EXERCISE: Could you transcribe exactly the lines below, from the line with "right shoulder: (832, 62)" through the line with "right eye: (787, 590)", and nothing else, leaving out the pictures?
● ● ● ● ● ● ●
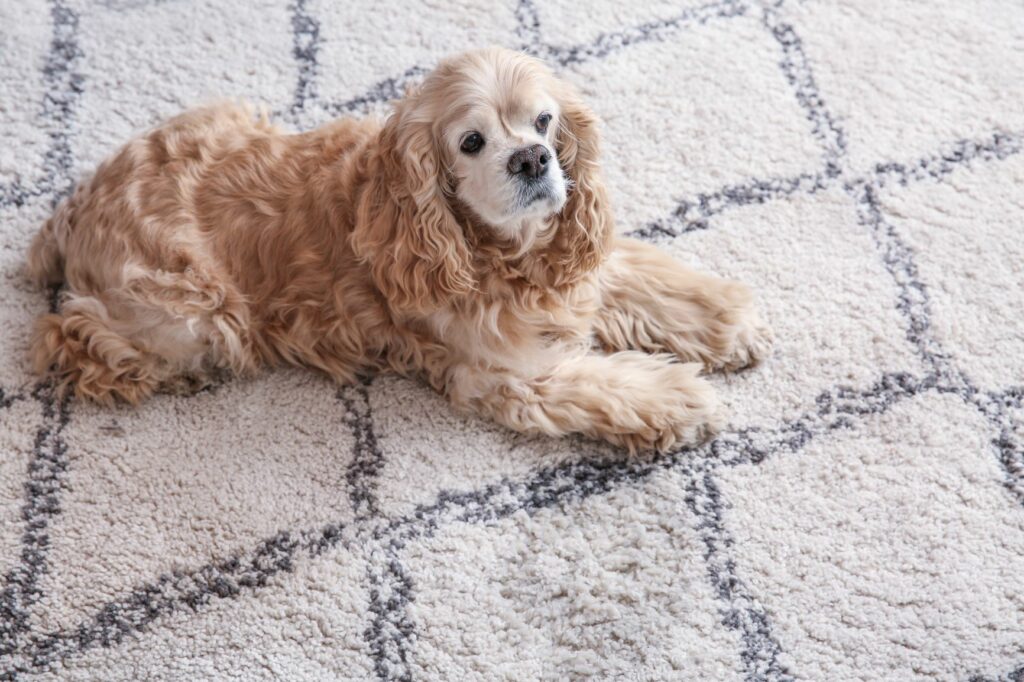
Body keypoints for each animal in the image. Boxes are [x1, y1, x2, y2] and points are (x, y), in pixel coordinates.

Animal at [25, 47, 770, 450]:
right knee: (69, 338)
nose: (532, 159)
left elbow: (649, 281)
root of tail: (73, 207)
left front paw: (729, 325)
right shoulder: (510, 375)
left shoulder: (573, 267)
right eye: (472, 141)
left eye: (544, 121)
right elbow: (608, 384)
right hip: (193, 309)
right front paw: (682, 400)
● ● ● ● ● ● ●
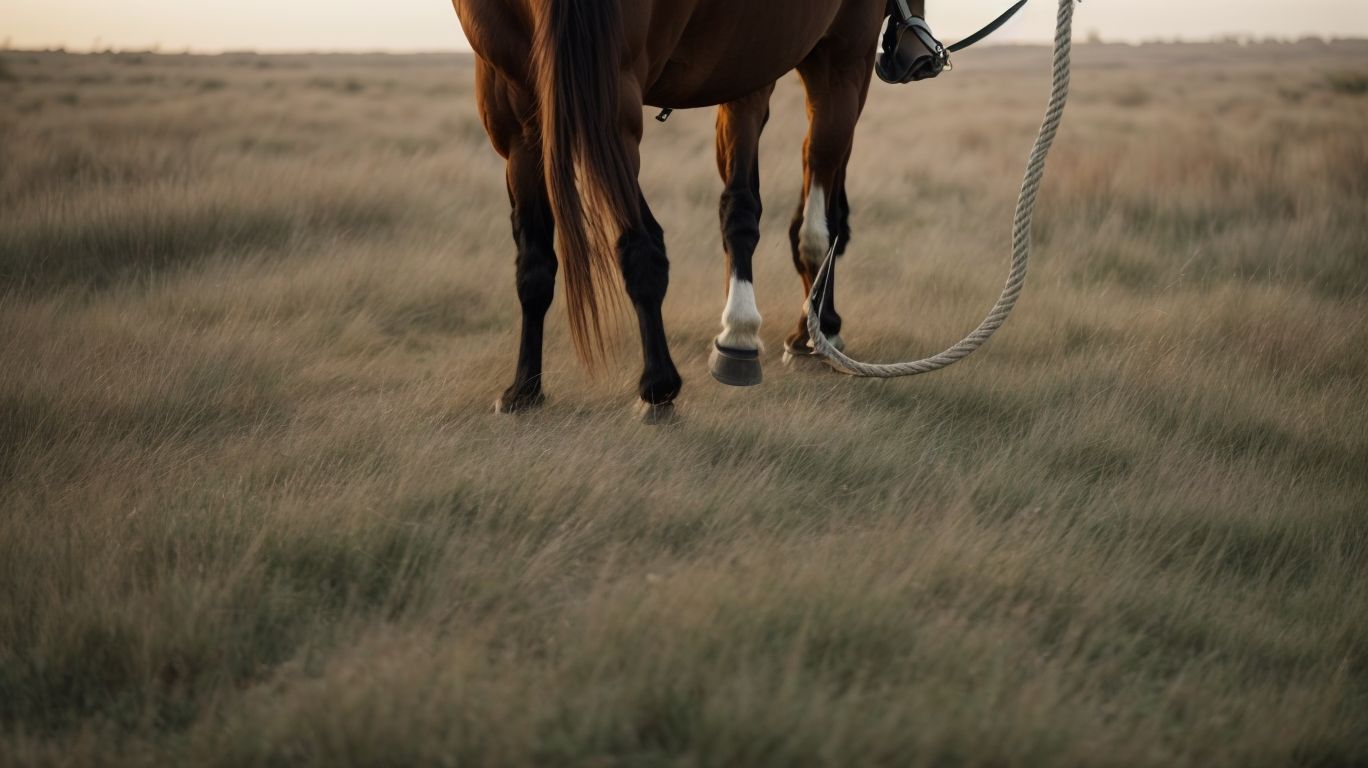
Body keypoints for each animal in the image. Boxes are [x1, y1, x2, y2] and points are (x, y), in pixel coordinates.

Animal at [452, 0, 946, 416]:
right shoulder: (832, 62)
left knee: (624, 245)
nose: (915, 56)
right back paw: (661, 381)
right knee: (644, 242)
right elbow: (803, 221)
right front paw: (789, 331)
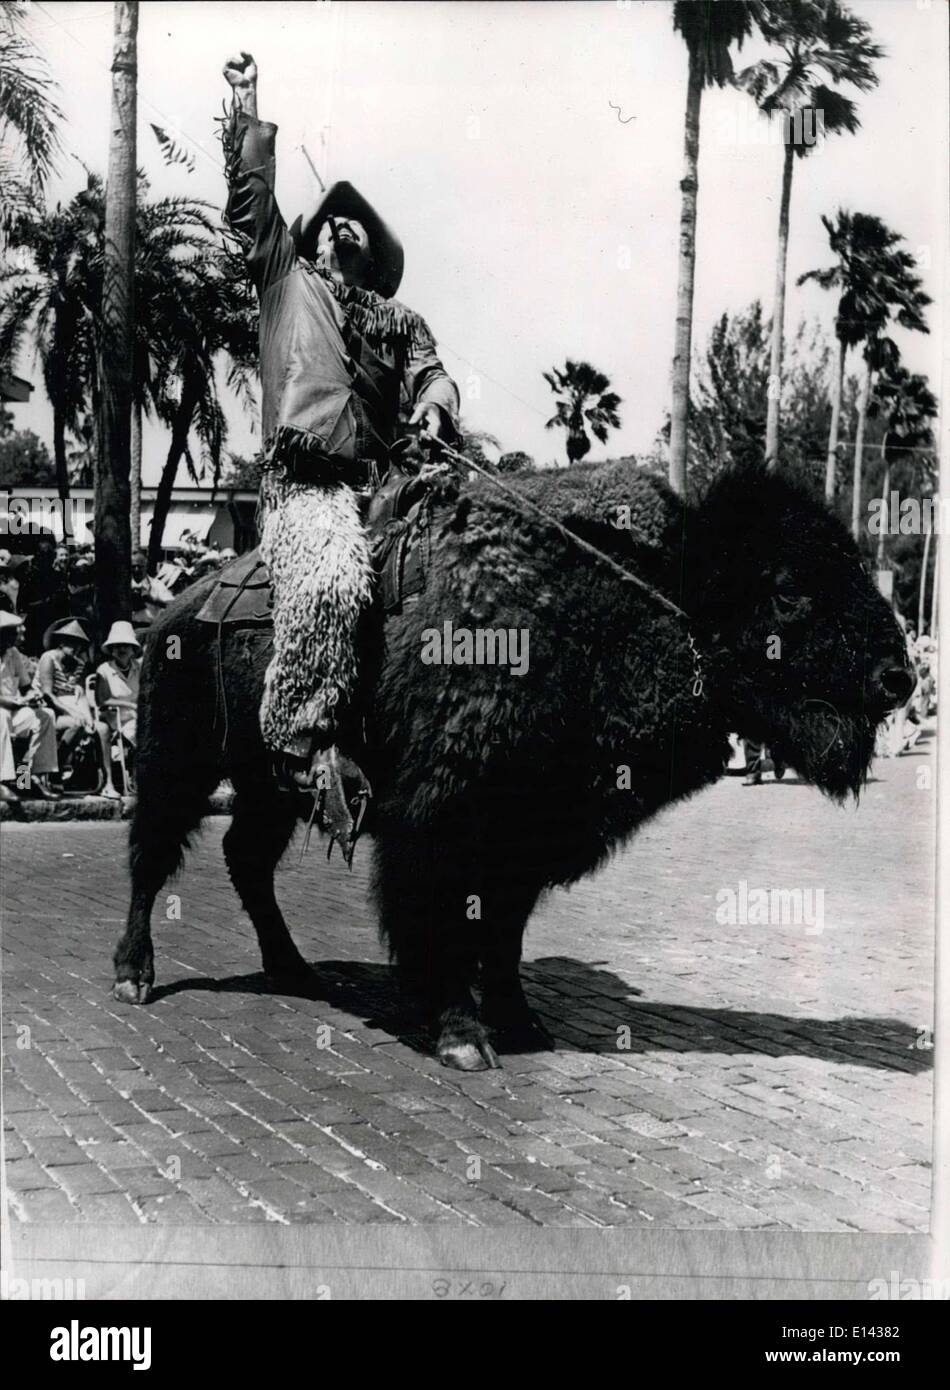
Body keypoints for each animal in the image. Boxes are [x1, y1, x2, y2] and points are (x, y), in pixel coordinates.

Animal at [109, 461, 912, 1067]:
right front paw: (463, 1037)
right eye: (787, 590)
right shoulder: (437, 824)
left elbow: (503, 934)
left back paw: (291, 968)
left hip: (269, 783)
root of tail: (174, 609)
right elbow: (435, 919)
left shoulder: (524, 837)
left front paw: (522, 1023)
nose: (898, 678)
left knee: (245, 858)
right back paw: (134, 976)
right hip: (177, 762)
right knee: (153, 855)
● ● ● ● ● ● ●
SOLUTION FOR THIS EXERCISE:
right shoulder: (832, 62)
left knee: (624, 245)
nose: (915, 56)
right back paw: (661, 381)
right knee: (644, 242)
right elbow: (803, 221)
right front paw: (789, 331)
Body keypoints for each animal in the image. Boxes are [x1, y1, x2, y2] and points are (x, y), in pixel coordinates.

Animal at [109, 461, 912, 1067]:
right front paw: (463, 1037)
right eye: (787, 590)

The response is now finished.